PAUL: And you should, I think, many people adopt the perspective that in a recruitment process you should also, as an employer, try to gloss over many of the things that might be less interesting or part of the job, like long hours or certain activities that not everyone likes. I personally take the stance that it's better to be open about that also in a recruitment stage and the job interviews, so did you avoid that situation where people find out, Oh, actually that's not for me? Had I just known, and it's also some loss—no, it's a big loss, actually. You're also financially quantifiable, and if you didn't go on hiring someone who, if you had just been open around how the job profile, how the day-to-day looks like, that person would have probably not joined the firm, and you would have probably selected someone else who was a better fit.
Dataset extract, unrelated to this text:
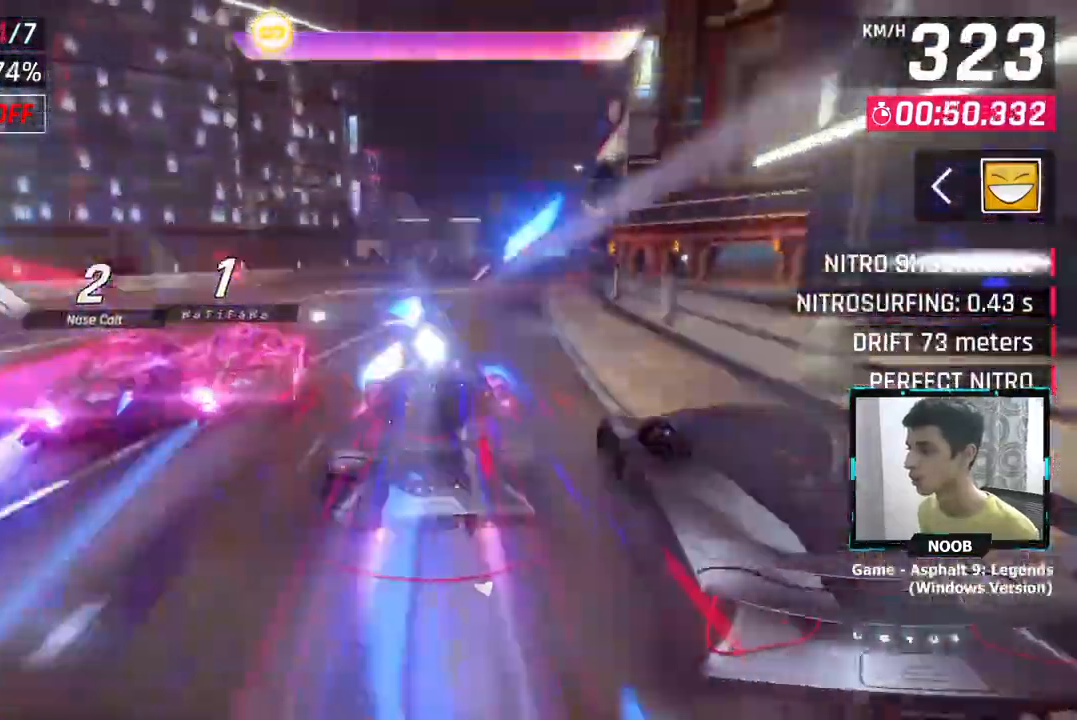
{"buttons": [], "left_stick": "right", "right_stick": "center", "events": []}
TIM: Exactly. I agree completely. It's just all about expectations management. That's the way to avoid disappointment in life.
PAUL: Yeah, and that's why I think I can only encourage both sides, candidates and firms, to be as transparent as possible. My experience is that it backfires if you try to gloss over certain aspects of a job, of a firm, or of a team. Also, maybe the perspective of where things move for uncertainties is whether a certain part of the organization will also be there in two more years or whatever, right? These kinds of prospects, as much as you're allowed to disclose them, you should talk about that and give a view because it will pay back; it will, and if you don't, then it will definitely backfire at some point. That's my experience.
TIM: Transparency is key, and I hope we can remember that in the next couple of years as we implement AI and make sure that when we put that into hiring, we know what it's doing and keep everyone on board and on point. Paul, thank you so much for joining us for a great conversation with a wide range of topics. I had a great time, and I'm sure our audience did as well.
PAUL: Thank you, Tim. It was great, and thank you for having me.